The postoperative regimen was uniform for all patients. This included placement of an abduction pillow immediately after wound closure in the operating room, followed by early mobilization as soon as possible under the supervision of a trained physical therapist familiar with our practice (usually on the first postoperative day). Weightbearing was restricted to toe touch for 6 weeks after surgery in all patients. If we performed trochanteric osteotomy or bone grafting, we restricted weightbearing to 50% for an additional 6 weeks. We instructed all patients in either anterior or posterior hip precautions, depending on the preoperative pattern of instability, and advised against positioning the hip in extremes of range of motion (ROM).
Patients returned to clinic for a clinical and radiographic examination of the hip at 6, 12, 24, and 52 weeks postoperatively and then yearly thereafter. Radiographs included AP pelvic and lateral hip views. Polyethylene wear was not measured radiographically. The clinical examination included an assessment of gait, hip ROM, and strength at each visit.

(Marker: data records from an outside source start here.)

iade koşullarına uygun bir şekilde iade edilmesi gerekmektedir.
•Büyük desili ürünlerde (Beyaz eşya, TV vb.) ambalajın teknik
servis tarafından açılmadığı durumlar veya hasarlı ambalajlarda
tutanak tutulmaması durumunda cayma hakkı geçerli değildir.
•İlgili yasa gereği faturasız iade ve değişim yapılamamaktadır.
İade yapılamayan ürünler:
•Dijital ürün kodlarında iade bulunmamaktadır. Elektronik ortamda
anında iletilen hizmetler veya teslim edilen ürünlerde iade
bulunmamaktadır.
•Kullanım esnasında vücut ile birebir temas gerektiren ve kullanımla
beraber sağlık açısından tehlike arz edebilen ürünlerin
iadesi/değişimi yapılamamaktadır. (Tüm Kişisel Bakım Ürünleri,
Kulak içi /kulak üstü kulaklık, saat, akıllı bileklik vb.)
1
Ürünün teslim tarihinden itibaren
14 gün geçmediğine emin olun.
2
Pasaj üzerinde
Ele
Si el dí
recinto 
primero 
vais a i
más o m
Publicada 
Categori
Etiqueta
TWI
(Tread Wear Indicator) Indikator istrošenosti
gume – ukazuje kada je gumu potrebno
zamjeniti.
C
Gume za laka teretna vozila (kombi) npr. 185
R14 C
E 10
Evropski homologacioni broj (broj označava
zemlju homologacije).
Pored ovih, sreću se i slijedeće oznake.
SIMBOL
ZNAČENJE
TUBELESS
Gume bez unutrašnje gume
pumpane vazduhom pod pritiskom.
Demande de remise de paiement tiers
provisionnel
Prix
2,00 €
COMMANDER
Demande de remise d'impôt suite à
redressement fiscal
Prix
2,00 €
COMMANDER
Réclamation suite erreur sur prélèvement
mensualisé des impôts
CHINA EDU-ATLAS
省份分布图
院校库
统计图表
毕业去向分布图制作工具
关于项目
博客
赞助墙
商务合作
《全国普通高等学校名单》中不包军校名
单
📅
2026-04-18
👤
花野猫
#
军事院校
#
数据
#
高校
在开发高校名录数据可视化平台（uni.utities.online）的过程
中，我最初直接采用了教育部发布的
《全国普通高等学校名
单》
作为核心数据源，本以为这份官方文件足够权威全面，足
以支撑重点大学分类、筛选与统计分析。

For all patients, we recorded demographic and clinical data, including age, sex, BMI, history of previous ipsilateral hip infection, and abductor deficiency. The posterior surgical approach was used for every case. We defined success as the achievement of a stable hip and maintenance of stability for at least 2 years after surgery.
Treatment methods used were separated into three time periods during the study (Table ). Pearson’s chi square test was used to test for differences in proportions between patient demographics and revision techniques used during each time period.